(Extracted data entries)

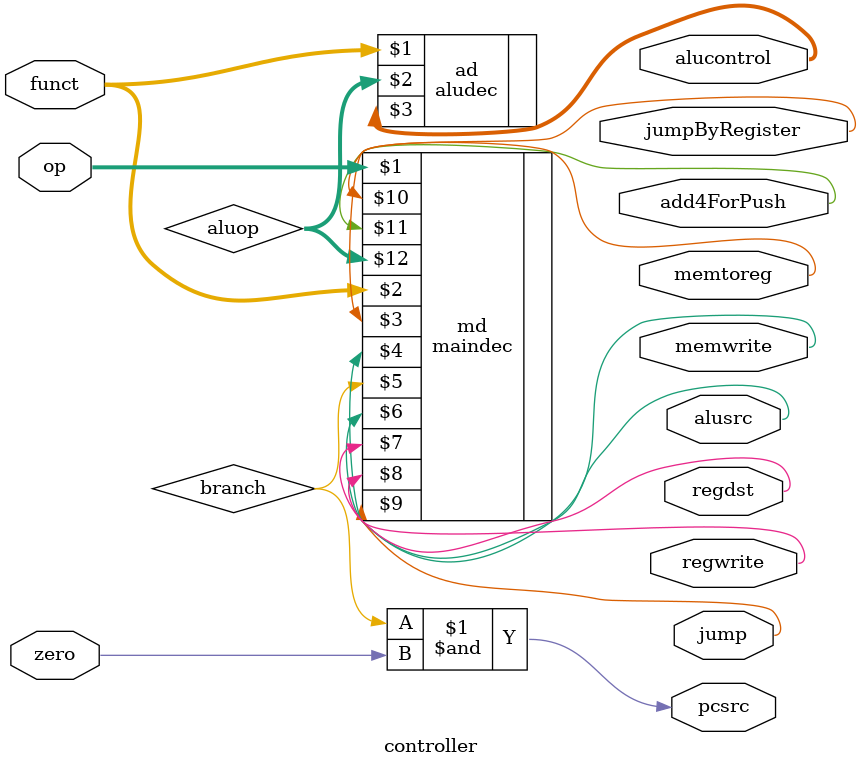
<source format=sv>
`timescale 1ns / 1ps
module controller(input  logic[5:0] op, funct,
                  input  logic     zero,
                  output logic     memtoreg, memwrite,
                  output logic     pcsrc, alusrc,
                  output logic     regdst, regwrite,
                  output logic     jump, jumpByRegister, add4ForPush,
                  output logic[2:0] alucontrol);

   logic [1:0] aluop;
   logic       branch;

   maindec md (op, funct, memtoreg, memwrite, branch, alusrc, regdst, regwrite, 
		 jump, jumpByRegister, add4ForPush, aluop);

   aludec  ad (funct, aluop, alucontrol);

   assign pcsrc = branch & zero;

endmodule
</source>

WORK ITEM:
Using the data above, repeat exactly the lines that begin at the line with "output logic[2:0] alucontrol);" and end at the line with "assign pcsrc = branch & zero;", both ends included.

REPLY TO THE EXERCISE:
                  output logic[2:0] alucontrol);

   logic [1:0] aluop;
   logic       branch;

   maindec md (op, funct, memtoreg, memwrite, branch, alusrc, regdst, regwrite, 
		 jump, jumpByRegister, add4ForPush, aluop);

   aludec  ad (funct, aluop, alucontrol);

   assign pcsrc = branch & zero;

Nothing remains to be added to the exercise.